PLC allows businesses to be in control of the market. Understanding the right time to launch a product or making the necessary arrangements to make the products available in the market are something PLC allows businesses to do. It acts as a control tool for marketing managers and helps in understanding and repairing the losses incurred during the process.
Each stage of a product life cycle demands proper strategies to keep things on track. So, if a product is in the introduction stage, businesses need to plan things properly to launch the product and attract new customers. The stage needs a lot of planning and heavy investments in marketing. Similarly, when the product is approaching the decline stage, businesses need to make quick decisions, stop spending on advertisements and start planning a new product.
Studying product life cycles helps businesses understand whether or not the product can earn profits. If a product fails to reach breakeven at the growth stage, it is time to think about a new product or add some new features to keep the business running. Businesses cannot keep spending on advertisements for long. It is crucial to understand if the product has the potential, and product life cycle management can help businesses understand the same.
The product life cycle helps businesses understand how the product is doing in the market and about the competitors and be one step ahead of them. The product life cycle acts as the best tool to gain insight into the market. Following the process properly has helped businesses earn profits and make decisions at the right time.

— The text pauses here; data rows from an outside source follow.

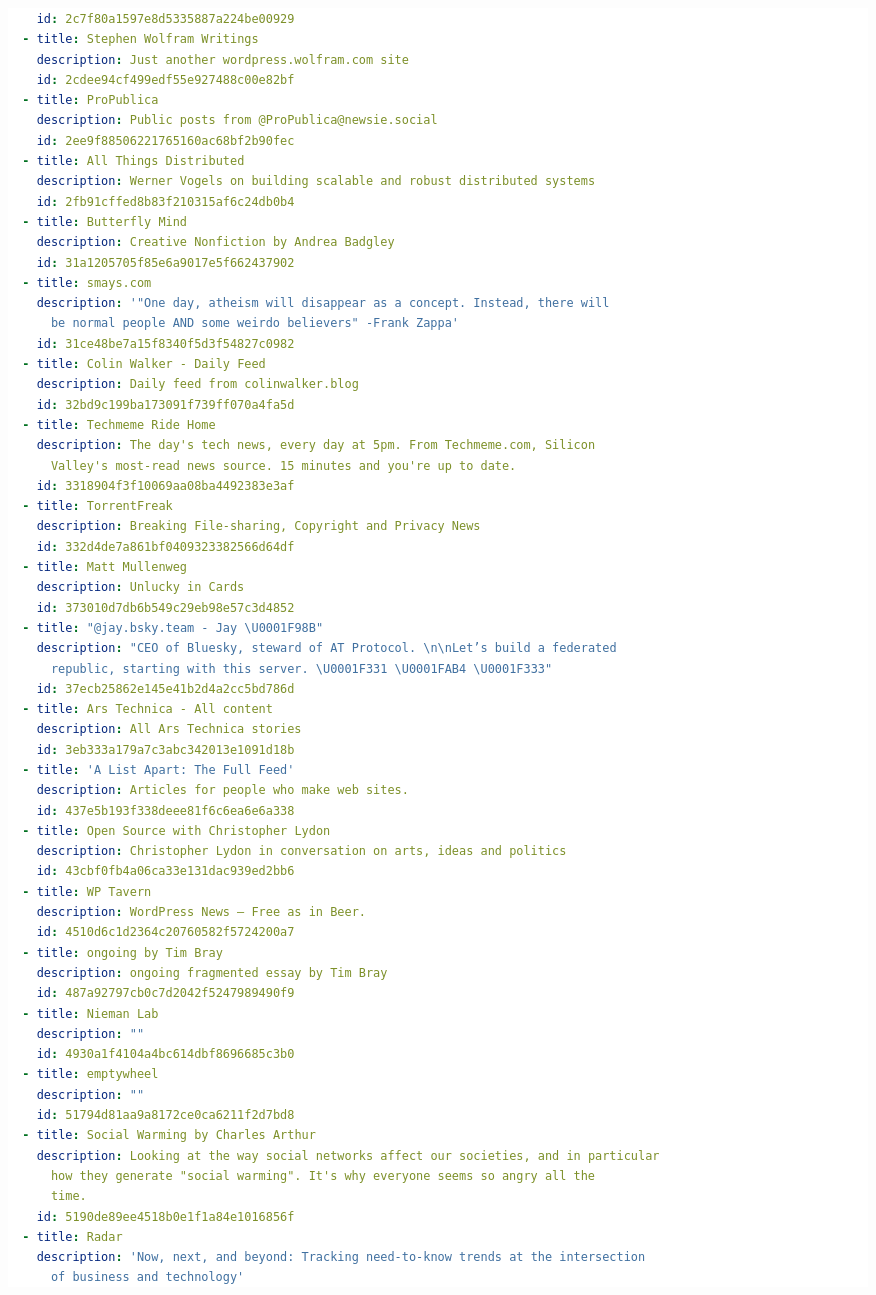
 ```yaml
    id: 2c7f80a1597e8d5335887a224be00929
  - title: Stephen Wolfram Writings
    description: Just another wordpress.wolfram.com site
    id: 2cdee94cf499edf55e927488c00e82bf
  - title: ProPublica
    description: Public posts from @ProPublica@newsie.social
    id: 2ee9f88506221765160ac68bf2b90fec
  - title: All Things Distributed
    description: Werner Vogels on building scalable and robust distributed systems
    id: 2fb91cffed8b83f210315af6c24db0b4
  - title: Butterfly Mind
    description: Creative Nonfiction by Andrea Badgley
    id: 31a1205705f85e6a9017e5f662437902
  - title: smays.com
    description: '"One day, atheism will disappear as a concept. Instead, there will
      be normal people AND some weirdo believers" -Frank Zappa'
    id: 31ce48be7a15f8340f5d3f54827c0982
  - title: Colin Walker - Daily Feed
    description: Daily feed from colinwalker.blog
    id: 32bd9c199ba173091f739ff070a4fa5d
  - title: Techmeme Ride Home
    description: The day's tech news, every day at 5pm. From Techmeme.com, Silicon
      Valley's most-read news source. 15 minutes and you're up to date.
    id: 3318904f3f10069aa08ba4492383e3af
  - title: TorrentFreak
    description: Breaking File-sharing, Copyright and Privacy News
    id: 332d4de7a861bf0409323382566d64df
  - title: Matt Mullenweg
    description: Unlucky in Cards
    id: 373010d7db6b549c29eb98e57c3d4852
  - title: "@jay.bsky.team - Jay \U0001F98B"
    description: "CEO of Bluesky, steward of AT Protocol. \n\nLet’s build a federated
      republic, starting with this server. \U0001F331 \U0001FAB4 \U0001F333"
    id: 37ecb25862e145e41b2d4a2cc5bd786d
  - title: Ars Technica - All content
    description: All Ars Technica stories
    id: 3eb333a179a7c3abc342013e1091d18b
  - title: 'A List Apart: The Full Feed'
    description: Articles for people who make web sites.
    id: 437e5b193f338deee81f6c6ea6e6a338
  - title: Open Source with Christopher Lydon
    description: Christopher Lydon in conversation on arts, ideas and politics
    id: 43cbf0fb4a06ca33e131dac939ed2bb6
  - title: WP Tavern
    description: WordPress News — Free as in Beer.
    id: 4510d6c1d2364c20760582f5724200a7
  - title: ongoing by Tim Bray
    description: ongoing fragmented essay by Tim Bray
    id: 487a92797cb0c7d2042f5247989490f9
  - title: Nieman Lab
    description: ""
    id: 4930a1f4104a4bc614dbf8696685c3b0
  - title: emptywheel
    description: ""
    id: 51794d81aa9a8172ce0ca6211f2d7bd8
  - title: Social Warming by Charles Arthur
    description: Looking at the way social networks affect our societies, and in particular
      how they generate "social warming". It's why everyone seems so angry all the
      time.
    id: 5190de89ee4518b0e1f1a84e1016856f
  - title: Radar
    description: 'Now, next, and beyond: Tracking need-to-know trends at the intersection
      of business and technology'
```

Despite the advantages of the product life cycle, there are a few challenges that businesses must keep in mind:
It is difficult to understand how long a product can be the best fit in the market. There are many companies that have the best minds and are very good with predictions, but understanding the changes in customer demands can be difficult. So, decisions based on life cycles are not always right.
The factors affecting the life cycle of products are constantly changing, and it is difficult for businesses to understand what can make a product stay in the market for long. A simple fall in demand can ruin everything, and businesses have to take all their products off the shelves within a short time.
The product life cycle has been criticized by many. Critics feel that the process is self-fulfilling, and businesses relying completely on the model are prone to making bad decisions. So, when a product is not selling, businesses might feel that the product has entered the decline stage. Fewer sales are not always about products going into the decline stage; the economic conditions or any other external factor might affect the same. Therefore, before making any decisions, businesses must look into all these factors and take steps to ensure everything is right on track.
Businesses that are aware of the challenges and take steps keeping all these things in mind are successful and are able to maintain their market share. The product life cycle helps in a lot of ways, but following the same blindly is not wise. Hence, to make ends meet, businesses must understand the cycle as well as the challenges and follow the process properly.
The product life cycle has proved to be one of the best ways to understand and plan things well to maximize business. Despite having a few challenges, the process has helped businesses flourish and combined with a few other processes, companies have been able to earn profits and strengthen their position in the market. For aspiring entrepreneurs, understanding all aspects of the product life cycle will be beneficial and help them start their business on the right note.